A private sector worker and SolFed member speaks out about why they have joined in the resistance against privatising public services - and argues for the struggle to spread to the private sector itself.
Originally written for the Oxford Save Our Services blog.
There has been much praise heaped upon the private sector recently. Successive governments have argued that opening up public services to the private markets is a good thing. The private sector is more efficient, more dynamic and more flexible than the old-fashioned public sector, they say. The one thing all this praise of the private sector has in common, however, is that it all comes from people at the top. From the businessmen and their friends in parliament. You'll not hear much praise from someone like me. After all, I'm just the person who makes them their money.
I'm a private sector worker. According to the accepted media line I'm supposed to hate the public sector, filled with rage at the supposed 'perks' these people enjoy at my expense. Yet I was out there on the streets supporting fellow workers on June 30th and if I can I'll be out there again on November 30th as well. This is a big risk for me, I work in a sector with precarious job security and with almost no workplace organisation for defence should my bosses turn against me. I've seen workmates sacked for far less than pulling a day off for a strike. Yet I don't do it in spite of being a private sector worker, I do it because I'm a private sector worker.
There is one thing that should be made clear. When an industry becomes privatised, it becomes focused on one thing and one thing alone: making money. People know this of course, but it's only by working in a private sector workplace that you really see what this means up close. I work in a 'creative' industry, of the sort that many people dream of working in. Yet the reality is that anything that does not directly help pump up the profit margins is carefully squeezed out by managers and executives. I've watched as my company has become financially more and more successful, and in the process move from being a place of creativity and energy into a simple production line. All thought of making something 'good' or of intrinsic creative value has gone out the window. Only to be replaced by the drive to make something 'profitable'. This is what we are expected to get out of bed for. I have been at work when the shareholders are in for their meeting. I have felt them stood behind me, watching me work. I know they neither understand nor care about what I do or why I do it. Their only concern is that I'm making them profit, that I am a 'profitable' human being.

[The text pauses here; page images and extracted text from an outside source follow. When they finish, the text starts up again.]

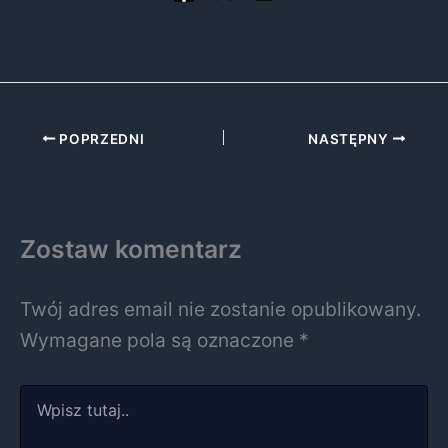
POPRZEDNI
NASTĘPNY
Zostaw komentarz
Twój adres email nie zostanie opublikowany.
Wymagane pola są oznaczone
*
Wpisz
tutaj..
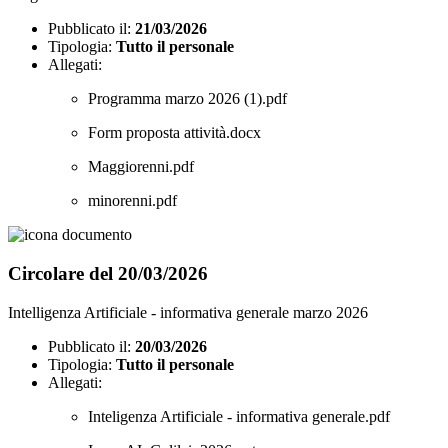
Pubblicato il:
21/03/2026
Tipologia:
Tutto il personale
Allegati:
Programma marzo 2026 (1).pdf
Form proposta attività.docx
Maggiorenni.pdf
minorenni.pdf
Circolare del 20/03/2026
Intelligenza Artificiale - informativa generale marzo 2026
Pubblicato il:
20/03/2026
Tipologia:
Tutto il personale
Allegati:
Inteligenza Artificiale - informativa generale.pdf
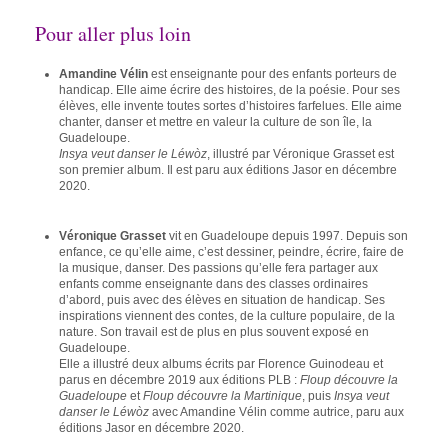
Pour aller plus loin
Amandine Vélin
est enseignante pour des enfants porteurs de
handicap. Elle aime écrire des histoires, de la poésie. Pour ses
élèves, elle invente toutes sortes d’histoires farfelues. Elle aime
chanter, danser et mettre en valeur la culture de son île, la
Guadeloupe.
Insya veut danser le Léwòz
, illustré par Véronique Grasset est
son premier album. Il est paru aux éditions Jasor en décembre
2020.
Véronique Grasset
vit en Guadeloupe depuis 1997. Depuis son
enfance, ce qu’elle aime, c’est dessiner, peindre, écrire, faire de
la musique, danser. Des passions qu’elle fera partager aux
enfants comme enseignante dans des classes ordinaires
d’abord, puis avec des élèves en situation de handicap. Ses
inspirations viennent des contes, de la culture populaire, de la
nature. Son travail est de plus en plus souvent exposé en
Guadeloupe.
Elle a illustré deux albums écrits par Florence Guinodeau et
parus en décembre 2019 aux éditions PLB :
Floup découvre la
Guadeloupe
et
Floup découvre la Martinique
, puis
Insya veut
danser le Léwòz
avec Amandine Vélin comme autrice, paru aux
éditions Jasor en décembre 2020.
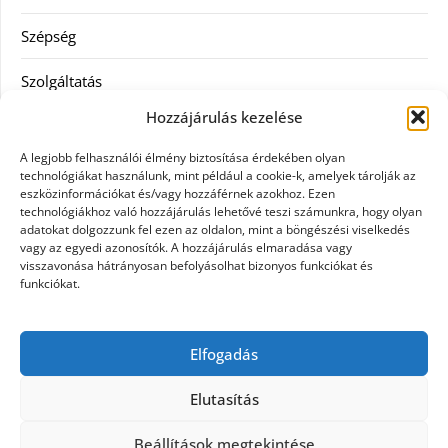
Szépség
Szolgáltatás
Hozzájárulás kezelése
Tanácsadás
A legjobb felhasználói élmény biztosítása érdekében olyan
Televízió
technológiákat használunk, mint például a cookie-k, amelyek tárolják az
eszközinformációkat és/vagy hozzáférnek azokhoz. Ezen
technológiákhoz való hozzájárulás lehetővé teszi számunkra, hogy olyan
Vásárlás
adatokat dolgozzunk fel ezen az oldalon, mint a böngészési viselkedés
vagy az egyedi azonosítók. A hozzájárulás elmaradása vagy
Webshop
visszavonása hátrányosan befolyásolhat bizonyos funkciókat és
funkciókat.
Címkék
Elfogadás
general kivitelező
Elutasítás
Beállítások megtekintése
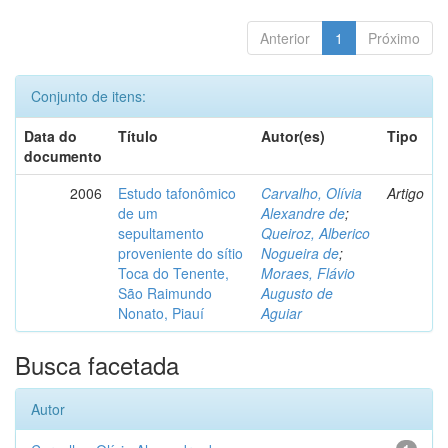
Anterior
1
Próximo
Conjunto de itens:
Data do
Título
Autor(es)
Tipo
documento
2006
Estudo tafonômico
Carvalho, Olívia
Artigo
de um
Alexandre de
;
sepultamento
Queiroz, Alberico
proveniente do sítio
Nogueira de
;
Toca do Tenente,
Moraes, Flávio
São Raimundo
Augusto de
Nonato, Piauí
Aguiar
Busca facetada
Autor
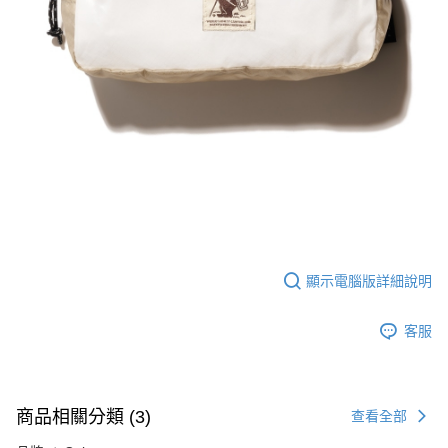
顯示電腦版詳細說明
客服
商品相關分類 (3)
查看全部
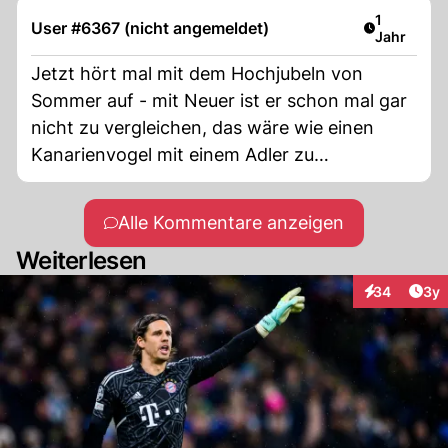
nicht ernst nehmen.
Artikel ver
1
User #6367 (nicht angemeldet)
Jahr
Jetzt hört mal mit dem Hochjubeln von
Sommer auf - mit Neuer ist er schon mal gar
nicht zu vergleichen, das wäre wie einen
Kanarienvogel mit einem Adler zu
vergleichen.
Alle Kommentare anzeigen
Weiterlesen
Arti
34
3y
Interaktionen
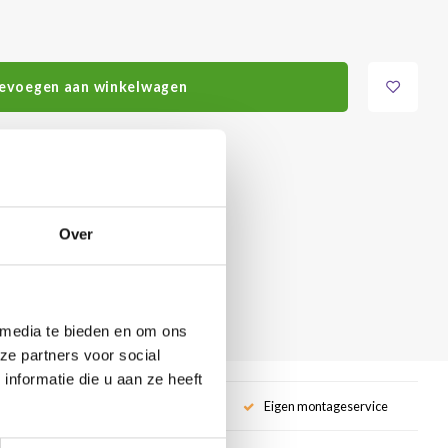
evoegen aan winkelwagen
Over
 media te bieden en om ons
ze partners voor social
nformatie die u aan ze heeft
service
Eigen montageservice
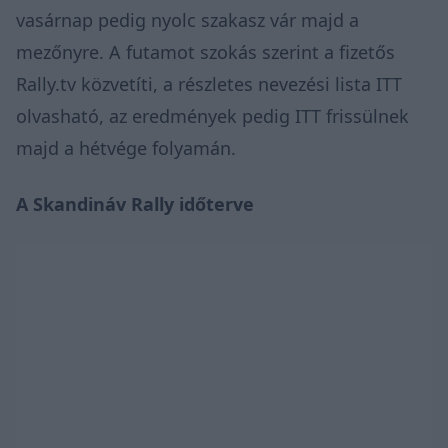
vasárnap pedig nyolc szakasz vár majd a
mezőnyre. A futamot szokás szerint a fizetős
Rally.tv
közvetíti, a részletes nevezési lista
ITT
olvasható, az eredmények pedig
ITT
frissülnek
majd a hétvége folyamán.
A Skandináv Rally időterve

This is why I have joined the struggle to save public services from privatisation. What I have seen the shareholders and the investors do to my industry I know full well they will do to public services, and they'll have no qualms about doing so. Public services were made public precisely because they involved things considered too important to leave to speculation and profiteering; the care of the sick and the elderly, the education of our children, the free availability of books to those who wanted them. If these services are opened up to the markets then these things will be pushed out in favour of profit, no matter what the sleek marketing may say.
Perhaps the most terrifying concept is that in this brave new world everything will be considered a possibility for market involvement. A world in which everything is judged by profitability. My sector's triumph over the 'decadent' and 'wasteful' public sector. Yet it won't be the triumph of people like me. It'll be the triumph of the wealthy few who believe they own me, freeing them to further exploit human beings in the name of personal wealth.
That is why I stand against it. Because they cannot be allowed to take these things from us without a fight. If we believe that human beings are more than just machines for producing wealth for the few, if we believe that our world is more than just one huge factory floor, then we must resist. It is not just the practicalities of privatisation that we must defy, but the very principles that drive it. Why is it so important to stand against the principles of those who own the private sector? Because that is a struggle that unites us all. From the healthcare worker fearing life under a new private owner to a low-paid retail worker who already lives there. Some of us in the private sector are trying, secretly and slowly, to organise ourselves to fight back against our conditions, and are reaching out to public sector workers to fight our common cause.
Ultimately, the reason I fight against the privatisation of public services is because I don't believe people have the right to own them and, in the end, it's exactly the same reason why I want to build the fight in the private sector. Because I don't believe they have the right to own me, either.